WHAT YOU NEED TO DO:
1. In the Q&A about handling sexual issues in therapy, what does the answer say any well-trained therapist can use to help clients with sexual problems?
2. Duplicate word for word the stretch of the Q&A about handling sexual issues in therapy from "A: First, congratulate" through "as good news!".
3. Finish out the next part of the Q&A about handling sexual issues in therapy, beginning right after its last sentence.

DOCUMENT SEGMENT:
^^^^^^^^
Q: I’m not a sex therapist, but clients sometimes bring up sexual issues in treatment. I don’t feel competent having these discussions. What’s the best thing to do?
A: First, congratulate yourself on the fact that your clients feel comfortable enough to tell you about these issues. Many individuals and couples stay in therapy for years without ever mentioning their struggles with sex. So count this as good news!
It’s a shame that so many therapists shy away from talking about sex in the consulting room, believing that they don’t have sufficient expertise. The reality is that any well-trained therapist can help clients understand, and in many cases even resolve, sexual problems—simply by using their natural curiosity, some common sense, and a few key tools.
^^^^^^^^
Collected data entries
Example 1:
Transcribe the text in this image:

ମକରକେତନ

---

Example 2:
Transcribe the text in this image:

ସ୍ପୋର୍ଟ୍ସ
^^^^^^^^
EXERCISE RESPONSES:
1. Their natural curiosity, some common sense, and a few key tools.

2.
A: First, congratulate yourself on the fact that your clients feel comfortable enough to tell you about these issues. Many individuals and couples stay in therapy for years without ever mentioning their struggles with sex. So count this as good news!

3.
Let’s say, for example, you’ve been treating a young woman, Carmen, in counseling for issues related to managing stress in her life. After several months, Carmen tells you she’s begun a relationship with a new man, Scott, whom she likes very much. Several weeks into their relationship, Carmen comes into your office looking upset. She takes a deep breath and surprises you by saying, “When Scott and I have sex, I just don’t feel anything at all.”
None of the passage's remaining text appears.